• [Vorliegender Text]
Sind Sie sich eigentlich bewusst, wie viel ein Genehmigungsverfahren - mit all den Auflagen der Rekultivierung - für eine Kies- oder Sandgrube kostet? - Das alles spiegelt sich bislang doch schon im Preis wider.

(Christian Dürr [FDP]: Sehr wichtig!)

Viele Flächen in Niedersachsen, für die noch Schürfrechte bestehen, werden nicht mehr angegangen, weil das Verfahren zu aufwendig und zu teuer ist. Ihre Rechnung kann daher gar nicht aufgehen, da Kommunen wie auch Unternehmen das Material aus anderen Gebieten anfordern. Und dann hätten Sie es geschafft, dass Abbauunternehmen aus Niedersachsen vertrieben würden und dass das Verkehrsaufkommen durch andere Einkäufe natürlich erhöht würde. Auch Herr Schminke hat Ihnen das klar und deutlich gesagt. Ich weiß nicht, warum Sie da so borniert sind.

(Zuruf von Enno Hagenah [GRÜNE])

Was für ein Unsinn also! - Das ist eine wirklich rühmliche Tat der Grünen und zeigt wieder mal deutlich Ihre Geisteshaltung.

Dieses Gesetz ist schon in anderen Bundesländern gescheitert und wird auch in Niedersachsen von CDU und FDP und Gott sei dank diesmal auch von der SPD nicht mitgetragen.

Vielen Dank.

(Beifall bei der FDP und bei der CDU)

Ich erteile dem Kollegen Bley von der CDU-Fraktion das Wort.

Herr Präsident! Meine Damen und Herren! Mit der heutigen abschließenden Beratung und Ablehnung des Gesetzentwurfes der Fraktion Bündnis 90/Die Grünen zur Erhebung einer Bodenschätzeförderabgabe verhindern wir erstens den Wegfall weiterer Arbeitsplätze im Bereich Bodenschätzeabbau sowie im verarbeitenden Gewerbe. Wir verhindern zweitens weitere Umweltnachteile durch unnötig weite Transporte der Rohstoffe. Und drittens verhindern wir den Wegfall von Steueraufkommen aus dem verarbeitenden Gewerbe und aus dem Bergbau.

Meine Damen und Herren von der Fraktion Bündnis 90/Die Grünen, Ihre Rechnung, die Sie uns aufgemacht haben, geht so nicht auf. Das schnelle Geld, das - so haben Sie es uns erklärt - fließen soll, wird es so nicht geben, auch wenn wir das Gesetz verabschieden würden. Auch die Aussagen von Herrn Hagenah in Bezug auf Schuldendruck und notleidenden Haushalt können uns nicht beeindrucken.

• [Aufgabe] Überarbeite im Debattenauszug zur Bodenschätzeförderabgabe die Passage von „Sind Sie sich“ bis einschließlich „im Preis wider.“. Gib sie vollständig wieder und setze dabei „Renaturierung“ an die Stelle von „Rekultivierung“.

• [Bereitgestellte Datensätze]
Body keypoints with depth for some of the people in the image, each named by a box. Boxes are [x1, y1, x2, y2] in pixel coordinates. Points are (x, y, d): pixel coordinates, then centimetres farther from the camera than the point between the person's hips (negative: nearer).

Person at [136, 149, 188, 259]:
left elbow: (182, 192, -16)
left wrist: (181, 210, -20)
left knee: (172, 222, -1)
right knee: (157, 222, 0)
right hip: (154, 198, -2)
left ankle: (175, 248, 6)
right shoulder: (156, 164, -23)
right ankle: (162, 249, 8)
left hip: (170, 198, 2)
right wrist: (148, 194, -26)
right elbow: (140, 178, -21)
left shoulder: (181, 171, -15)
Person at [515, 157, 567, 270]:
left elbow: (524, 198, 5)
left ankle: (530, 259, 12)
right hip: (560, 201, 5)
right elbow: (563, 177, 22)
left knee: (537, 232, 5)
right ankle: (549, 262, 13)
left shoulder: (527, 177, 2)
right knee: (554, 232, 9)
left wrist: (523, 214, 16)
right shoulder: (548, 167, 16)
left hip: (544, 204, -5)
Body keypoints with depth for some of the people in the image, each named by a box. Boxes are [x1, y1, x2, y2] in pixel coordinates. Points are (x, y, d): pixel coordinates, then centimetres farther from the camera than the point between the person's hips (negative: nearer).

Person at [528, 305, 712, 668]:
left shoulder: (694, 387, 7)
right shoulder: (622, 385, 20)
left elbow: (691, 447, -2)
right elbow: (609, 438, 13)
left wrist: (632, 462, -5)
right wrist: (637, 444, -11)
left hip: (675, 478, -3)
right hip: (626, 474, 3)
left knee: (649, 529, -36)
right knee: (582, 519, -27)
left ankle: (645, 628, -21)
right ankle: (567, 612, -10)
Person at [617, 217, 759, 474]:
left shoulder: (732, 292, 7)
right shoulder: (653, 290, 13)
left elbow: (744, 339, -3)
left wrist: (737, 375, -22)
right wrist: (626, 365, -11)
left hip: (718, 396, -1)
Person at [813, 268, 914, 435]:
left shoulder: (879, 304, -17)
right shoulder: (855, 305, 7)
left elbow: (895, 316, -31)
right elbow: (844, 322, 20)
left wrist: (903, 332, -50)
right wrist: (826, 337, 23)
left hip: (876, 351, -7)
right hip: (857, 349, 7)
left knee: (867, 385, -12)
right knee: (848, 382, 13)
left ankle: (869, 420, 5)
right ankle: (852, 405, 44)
...
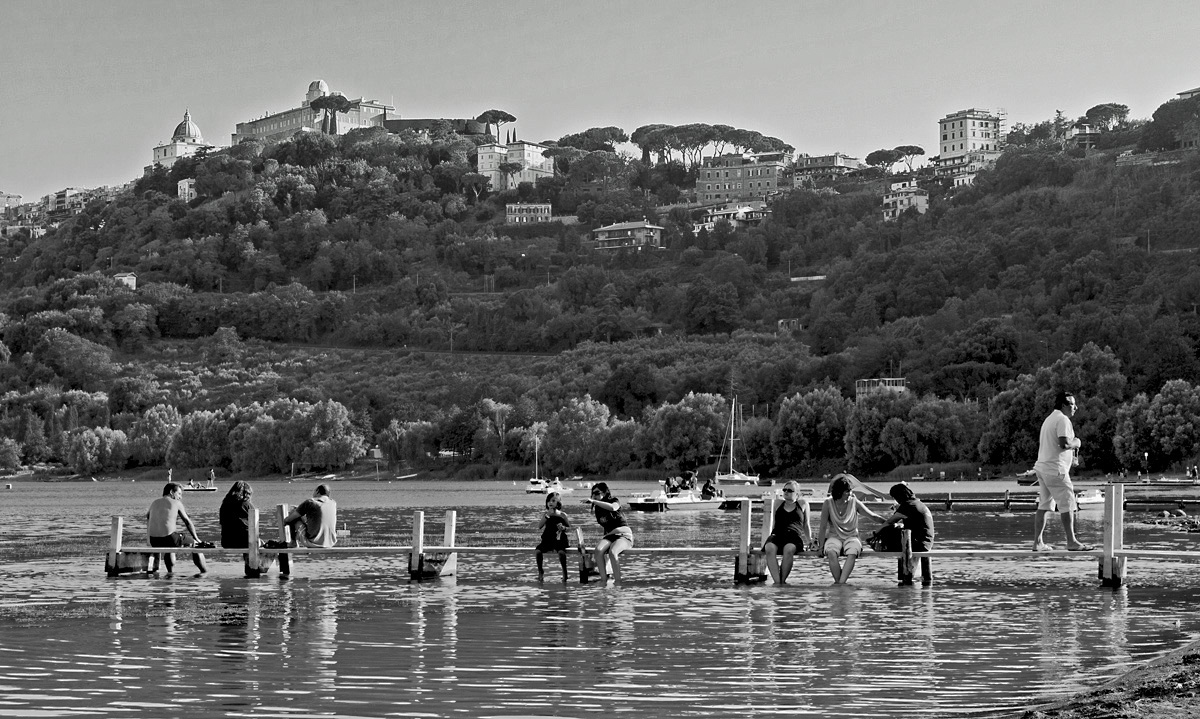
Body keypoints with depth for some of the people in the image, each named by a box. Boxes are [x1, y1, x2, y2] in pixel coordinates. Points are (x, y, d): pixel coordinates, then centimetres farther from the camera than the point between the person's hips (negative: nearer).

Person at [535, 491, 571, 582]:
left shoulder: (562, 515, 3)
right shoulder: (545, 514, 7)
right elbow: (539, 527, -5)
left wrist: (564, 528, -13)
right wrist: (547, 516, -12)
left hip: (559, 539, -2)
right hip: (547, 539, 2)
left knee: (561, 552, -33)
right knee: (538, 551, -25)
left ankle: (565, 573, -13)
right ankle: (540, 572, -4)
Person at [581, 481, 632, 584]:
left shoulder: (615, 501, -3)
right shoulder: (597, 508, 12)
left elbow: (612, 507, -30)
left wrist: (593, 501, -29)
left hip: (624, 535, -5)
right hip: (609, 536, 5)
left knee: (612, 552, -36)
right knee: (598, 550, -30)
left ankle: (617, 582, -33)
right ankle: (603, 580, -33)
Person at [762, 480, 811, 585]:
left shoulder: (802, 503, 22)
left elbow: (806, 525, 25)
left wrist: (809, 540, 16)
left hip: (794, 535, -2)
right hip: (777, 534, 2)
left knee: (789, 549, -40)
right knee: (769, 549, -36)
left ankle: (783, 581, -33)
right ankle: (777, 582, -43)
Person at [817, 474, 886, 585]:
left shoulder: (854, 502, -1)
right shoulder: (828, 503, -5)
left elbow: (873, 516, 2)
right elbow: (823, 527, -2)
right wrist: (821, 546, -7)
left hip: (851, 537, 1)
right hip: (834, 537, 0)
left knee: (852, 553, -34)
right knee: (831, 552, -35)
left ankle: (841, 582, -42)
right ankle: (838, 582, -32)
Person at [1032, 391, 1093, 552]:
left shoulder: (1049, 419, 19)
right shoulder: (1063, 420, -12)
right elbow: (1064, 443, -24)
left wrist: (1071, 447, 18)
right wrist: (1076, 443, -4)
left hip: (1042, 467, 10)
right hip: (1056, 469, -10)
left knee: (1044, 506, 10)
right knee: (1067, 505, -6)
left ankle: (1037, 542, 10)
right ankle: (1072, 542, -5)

• [Antwort]
Sind Sie sich eigentlich bewusst, wie viel ein Genehmigungsverfahren - mit all den Auflagen der Renaturierung - für eine Kies- oder Sandgrube kostet? - Das alles spiegelt sich bislang doch schon im Preis wider.